Reproduce the lines from the beginning of the records through the line containing "common name: Snoring puddle frog", substituting "vernacular name" for "common name" and leaving everything else unchanged.
────────
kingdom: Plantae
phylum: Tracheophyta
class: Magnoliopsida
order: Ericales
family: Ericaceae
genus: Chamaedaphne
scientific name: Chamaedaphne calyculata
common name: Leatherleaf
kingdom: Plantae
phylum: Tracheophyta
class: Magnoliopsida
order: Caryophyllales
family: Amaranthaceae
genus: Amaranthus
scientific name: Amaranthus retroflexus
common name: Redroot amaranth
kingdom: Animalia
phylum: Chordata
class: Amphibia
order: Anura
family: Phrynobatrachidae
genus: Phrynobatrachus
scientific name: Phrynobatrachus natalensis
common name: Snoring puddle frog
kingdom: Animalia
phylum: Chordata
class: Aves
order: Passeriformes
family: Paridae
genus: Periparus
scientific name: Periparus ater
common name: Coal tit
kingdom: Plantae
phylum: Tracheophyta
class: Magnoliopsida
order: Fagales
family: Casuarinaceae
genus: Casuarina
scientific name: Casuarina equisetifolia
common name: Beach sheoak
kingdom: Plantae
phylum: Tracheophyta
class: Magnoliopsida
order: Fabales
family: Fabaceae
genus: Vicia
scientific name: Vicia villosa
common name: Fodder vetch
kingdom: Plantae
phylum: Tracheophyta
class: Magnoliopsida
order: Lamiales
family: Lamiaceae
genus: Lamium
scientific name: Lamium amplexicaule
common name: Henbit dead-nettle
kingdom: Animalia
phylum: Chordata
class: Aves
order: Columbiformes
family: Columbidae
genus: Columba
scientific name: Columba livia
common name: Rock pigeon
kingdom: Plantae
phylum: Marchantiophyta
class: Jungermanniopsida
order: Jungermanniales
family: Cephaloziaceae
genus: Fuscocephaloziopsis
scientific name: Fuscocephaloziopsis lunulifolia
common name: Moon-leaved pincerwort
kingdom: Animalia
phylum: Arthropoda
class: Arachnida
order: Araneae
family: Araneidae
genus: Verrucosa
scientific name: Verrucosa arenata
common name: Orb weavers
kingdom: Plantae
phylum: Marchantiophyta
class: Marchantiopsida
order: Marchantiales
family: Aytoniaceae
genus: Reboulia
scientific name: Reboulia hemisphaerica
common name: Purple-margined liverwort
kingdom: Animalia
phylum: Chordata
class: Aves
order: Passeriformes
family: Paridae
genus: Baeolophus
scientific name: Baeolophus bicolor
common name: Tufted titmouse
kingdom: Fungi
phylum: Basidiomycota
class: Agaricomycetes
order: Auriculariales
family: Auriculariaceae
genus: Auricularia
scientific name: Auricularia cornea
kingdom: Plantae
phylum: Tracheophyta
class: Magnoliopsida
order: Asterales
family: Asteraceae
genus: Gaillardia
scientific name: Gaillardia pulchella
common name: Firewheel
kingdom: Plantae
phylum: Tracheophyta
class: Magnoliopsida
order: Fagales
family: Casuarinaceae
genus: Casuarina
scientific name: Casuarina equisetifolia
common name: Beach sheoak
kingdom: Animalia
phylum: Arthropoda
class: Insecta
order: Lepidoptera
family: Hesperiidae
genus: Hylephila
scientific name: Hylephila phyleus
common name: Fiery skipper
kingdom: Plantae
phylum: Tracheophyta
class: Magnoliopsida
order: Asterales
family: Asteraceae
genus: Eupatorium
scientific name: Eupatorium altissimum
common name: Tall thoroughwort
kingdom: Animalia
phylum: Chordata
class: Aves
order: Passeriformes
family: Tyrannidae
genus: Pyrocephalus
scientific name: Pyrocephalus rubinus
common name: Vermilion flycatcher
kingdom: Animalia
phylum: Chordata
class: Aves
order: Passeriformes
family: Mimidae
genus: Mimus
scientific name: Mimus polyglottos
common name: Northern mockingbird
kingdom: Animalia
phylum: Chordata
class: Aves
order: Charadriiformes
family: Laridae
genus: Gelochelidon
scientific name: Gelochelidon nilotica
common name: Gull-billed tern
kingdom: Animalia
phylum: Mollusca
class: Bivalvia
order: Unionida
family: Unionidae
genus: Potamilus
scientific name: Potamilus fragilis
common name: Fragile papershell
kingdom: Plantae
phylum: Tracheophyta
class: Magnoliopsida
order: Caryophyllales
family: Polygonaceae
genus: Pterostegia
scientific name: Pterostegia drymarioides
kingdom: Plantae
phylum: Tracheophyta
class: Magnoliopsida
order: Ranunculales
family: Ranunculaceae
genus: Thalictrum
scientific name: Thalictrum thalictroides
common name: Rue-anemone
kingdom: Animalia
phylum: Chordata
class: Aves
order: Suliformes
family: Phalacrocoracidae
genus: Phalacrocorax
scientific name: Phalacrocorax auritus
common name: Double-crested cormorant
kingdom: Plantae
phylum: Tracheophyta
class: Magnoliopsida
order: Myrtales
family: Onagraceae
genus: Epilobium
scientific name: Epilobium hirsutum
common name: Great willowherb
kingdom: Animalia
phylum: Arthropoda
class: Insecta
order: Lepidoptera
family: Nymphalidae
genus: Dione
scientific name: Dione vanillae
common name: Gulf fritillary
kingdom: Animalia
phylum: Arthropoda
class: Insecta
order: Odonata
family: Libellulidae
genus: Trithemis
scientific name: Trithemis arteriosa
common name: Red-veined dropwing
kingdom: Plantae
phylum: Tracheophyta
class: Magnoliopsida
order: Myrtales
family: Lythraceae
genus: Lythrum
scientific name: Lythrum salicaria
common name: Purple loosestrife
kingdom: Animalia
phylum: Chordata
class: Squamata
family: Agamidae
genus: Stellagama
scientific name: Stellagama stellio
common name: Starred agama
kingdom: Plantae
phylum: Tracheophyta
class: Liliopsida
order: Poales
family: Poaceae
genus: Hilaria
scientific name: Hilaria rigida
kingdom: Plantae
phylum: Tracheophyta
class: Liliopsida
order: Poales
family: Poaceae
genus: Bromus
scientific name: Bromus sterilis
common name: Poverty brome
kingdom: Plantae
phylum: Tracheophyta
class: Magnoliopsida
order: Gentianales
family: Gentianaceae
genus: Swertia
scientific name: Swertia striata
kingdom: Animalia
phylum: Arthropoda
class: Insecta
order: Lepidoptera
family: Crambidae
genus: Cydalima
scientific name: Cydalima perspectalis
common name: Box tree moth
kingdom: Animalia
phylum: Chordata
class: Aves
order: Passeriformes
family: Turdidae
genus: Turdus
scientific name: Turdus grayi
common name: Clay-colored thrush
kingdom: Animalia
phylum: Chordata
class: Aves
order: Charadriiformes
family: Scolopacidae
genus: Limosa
────────
▶ _Task solution_
kingdom: Plantae
phylum: Tracheophyta
class: Magnoliopsida
order: Ericales
family: Ericaceae
genus: Chamaedaphne
scientific name: Chamaedaphne calyculata
vernacular name: Leatherleaf
kingdom: Plantae
phylum: Tracheophyta
class: Magnoliopsida
order: Caryophyllales
family: Amaranthaceae
genus: Amaranthus
scientific name: Amaranthus retroflexus
vernacular name: Redroot amaranth
kingdom: Animalia
phylum: Chordata
class: Amphibia
order: Anura
family: Phrynobatrachidae
genus: Phrynobatrachus
scientific name: Phrynobatrachus natalensis
vernacular name: Snoring puddle frog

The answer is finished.